> **AIM**:
Transcribe the listing below word for word, omitting the pictures.

> **DATA FOR THIS TASK**:
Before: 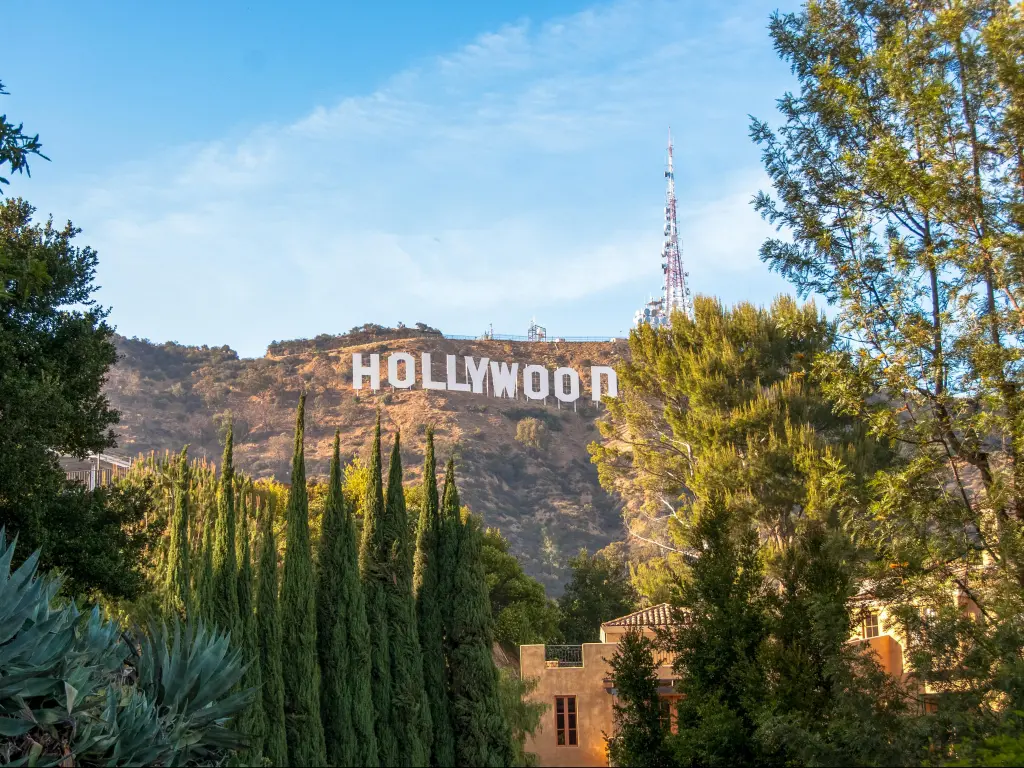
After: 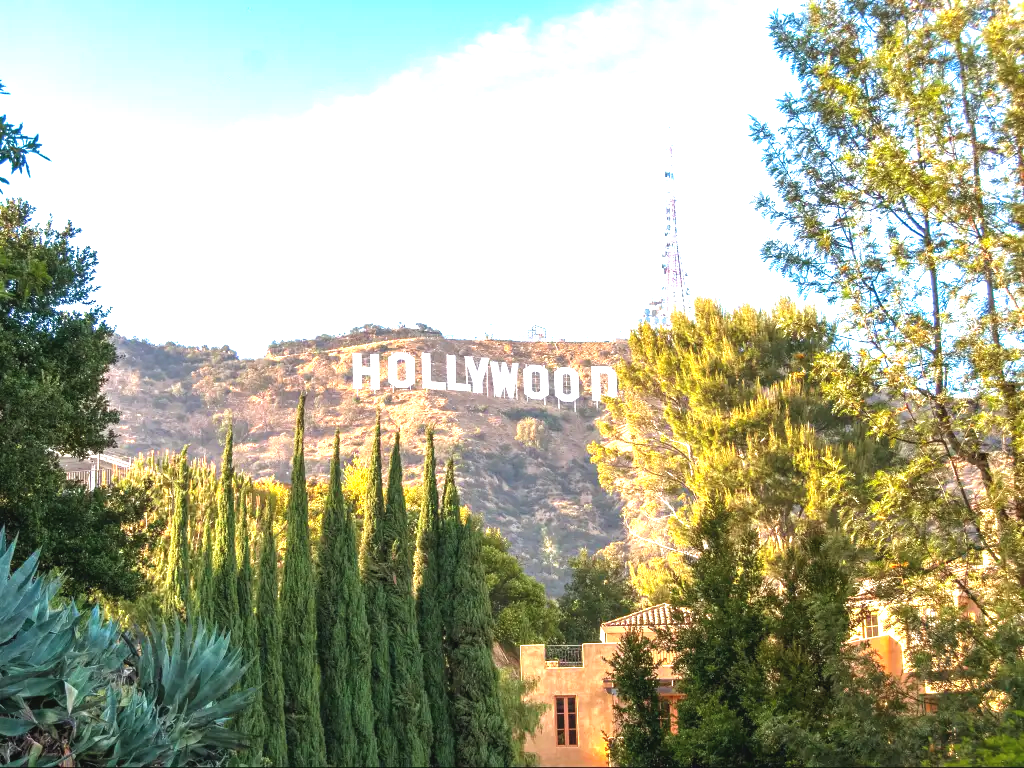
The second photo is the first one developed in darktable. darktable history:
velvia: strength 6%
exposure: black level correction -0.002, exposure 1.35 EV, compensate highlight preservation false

> **REPLY TO THE TASK**:
Before: 
After: 
The second photo is the first one developed in darktable. darktable history:
velvia: strength 6%
exposure: black level correction -0.002, exposure 1.35 EV, compensate highlight preservation false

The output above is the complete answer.